Baby with bathwater
2011-04-20 20:07:37.68485+00 by
Dan Lyke
7 comments
A few months ago, after having essentially ignored the site as "the place where old-school
bloggers who've abandoned their own blogs go", I finally broke down and bought a Metafilter account. I've participated a little bit.
Today I realized that the Metafilter culture is
horrendously hostile to anything Ayn Rand, and Ask
Metafilter is overrun by people trying to figure out their enabling behavior towards
dysfunctional people who can't live without them.
"Hmmmm", he said ponderingly, raising an eyebrow.
[ related topics:
Children and growing up Objectivism Theater & Plays Sociology California Culture
]
comments in ascending chronological order (reverse):
#Comment Re: made: 2011-04-20 21:14:29.908371+00 by:
Mars Saxman
This cracks me up. I've been hanging out on metafilter as long as I've been checking in here - I discovered
both sites during the great blog eruption of 2000/2001. Not sure where I found either one but they both
seemed like part of that big milieu of interlinking commentary that seemed like the future, way back when.
I wouldn't say Metafilter is the place the old-school bloggers go to retire so much as it's a place where old-
school bloggers have been hanging out ever since they were the new school. Matt's done a good job at
managing the site's growth; it's changed over the years, of course, and people continue to come and go,
but it's still basically the same kind of place it always has been.
Ask Metafilter does have its share of agony aunt questions but there's so much random weirdness in there
that I keep on reading.
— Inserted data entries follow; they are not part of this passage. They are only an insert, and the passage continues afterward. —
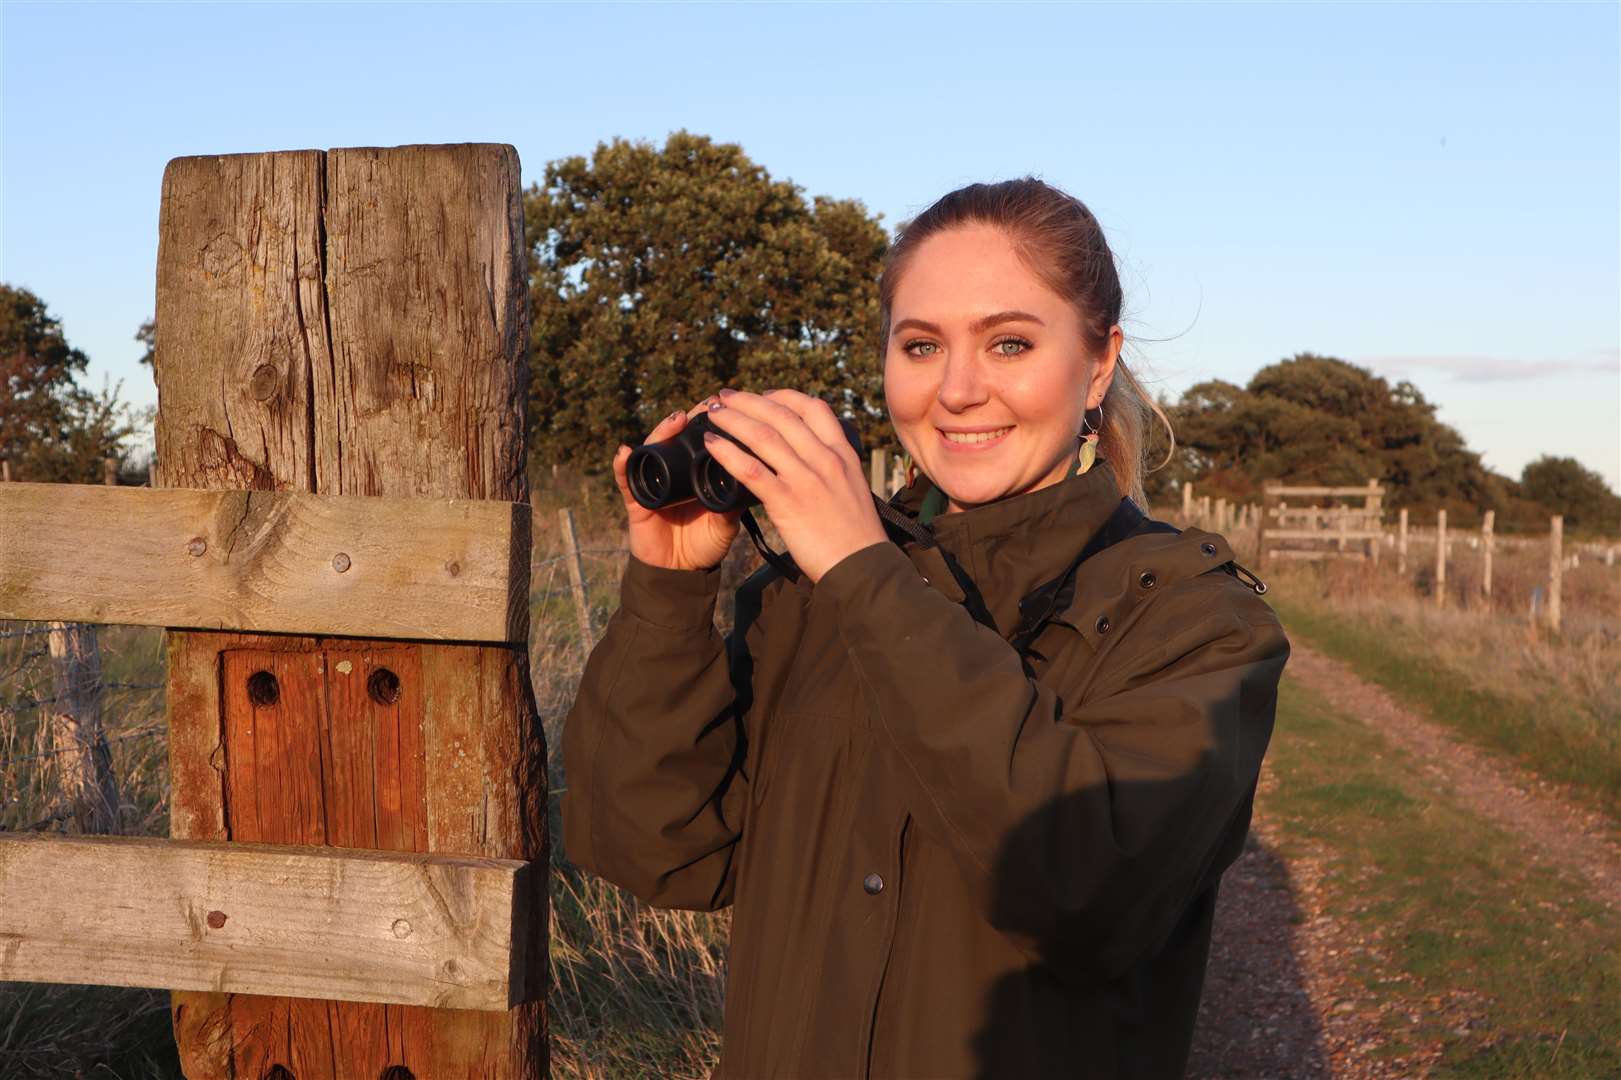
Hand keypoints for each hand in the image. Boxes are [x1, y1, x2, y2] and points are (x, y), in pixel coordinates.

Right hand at [612, 400, 741, 571]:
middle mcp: (674, 472)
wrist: (681, 573)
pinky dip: (622, 465)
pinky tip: (625, 452)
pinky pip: (625, 480)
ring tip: (676, 420)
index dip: (712, 422)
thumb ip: (735, 501)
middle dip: (689, 418)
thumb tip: (754, 476)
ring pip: (653, 449)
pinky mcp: (636, 500)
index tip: (727, 405)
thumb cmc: (704, 543)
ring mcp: (653, 483)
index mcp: (696, 474)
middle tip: (707, 404)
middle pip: (676, 437)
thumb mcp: (727, 521)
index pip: (700, 439)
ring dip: (662, 431)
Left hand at [701, 389, 887, 582]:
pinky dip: (727, 453)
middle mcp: (825, 460)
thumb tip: (810, 460)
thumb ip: (832, 470)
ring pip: (763, 436)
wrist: (863, 567)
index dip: (783, 396)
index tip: (763, 395)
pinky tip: (711, 446)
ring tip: (712, 413)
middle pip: (782, 415)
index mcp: (843, 454)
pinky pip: (751, 470)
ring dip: (732, 419)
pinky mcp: (788, 503)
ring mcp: (806, 479)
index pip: (814, 408)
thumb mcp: (852, 489)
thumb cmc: (857, 536)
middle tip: (725, 397)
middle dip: (749, 401)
Random books and movies people remember from childhood, nerdy how-tos, all
kinds of stuff. The questions that really baffle me are the ones where people ask, "I left this random bit of
food out on the counter overnight. Is it still safe to eat?" - to which the answer is always "probably, but
you're an idiot - throw it out and move on".
#Comment Re: made: 2011-04-20 22:29:16.020554+00 by:
Dan Lyke
Grins. Yeah, I remember when Jessamyn and Matt actually had blogs! (Yeah, they still do, kinda...)
And I keep reading, it's just that I haven't felt so old or sensible for a long time...
#Comment Re: made: 2011-04-20 23:13:47.013454+00 by:
Dan Lyke
Oh, in the "I can't believe I'm mashing reload on this site" department: 33 comments and 47 favorites on a post about urban exploration in the London Post Office Railway, 332 comments and 56 favorites on Lady Gaga vs Al Yankovic. Sigh.
#Comment Re: made: 2011-04-21 10:36:17.607923+00 by:
DaveP
It's not just Ayn Rand that MeFi is hostile to. Pretty much anything that smacks of personal
responsibility is looked down upon, unless you're telling someone in ask MeFi to DTMF.
I have to leave there for my own sanity at least once a year, and I've been in a "read but hold my
tongue" mode for the past six months or so.
But yeah, it's been over a year since I've updated my blog, so I can't really argue with your first
point.
#Comment Re: made: 2011-04-22 13:23:22.037317+00 by:
TheSHAD0W
DTMF?
Do you mean DIAF?
#Comment Re: made: 2011-04-22 13:45:21.164961+00 by:
Dan Lyke
No, it's relationship advice. "Dump The ...". Often with an "A" for "Already" appended.
#Comment Re: made: 2011-04-22 16:36:34.170353+00 by:
ebradway
Back during the first dot-com bubble, Slashdot was the place to see interesting
ideas torn to shreds by trolls and other idiots. I wasted a lot of time wading
through the muck, looking for the occasional gem.
MeFi strikes me as the Web 2.0 version of Slashdot. It encompasses a wider
variety of topics, pushing more into the realm of the mainstream. And it seems to
gather a lower form of troll. Not quite as bad as reading the comments on Fox
News. But it's up there.
I only venture over to MeFi when Dan (or someone else) links to it. Kind of like
I only go to the bathroom at the bus station when I have no other choice.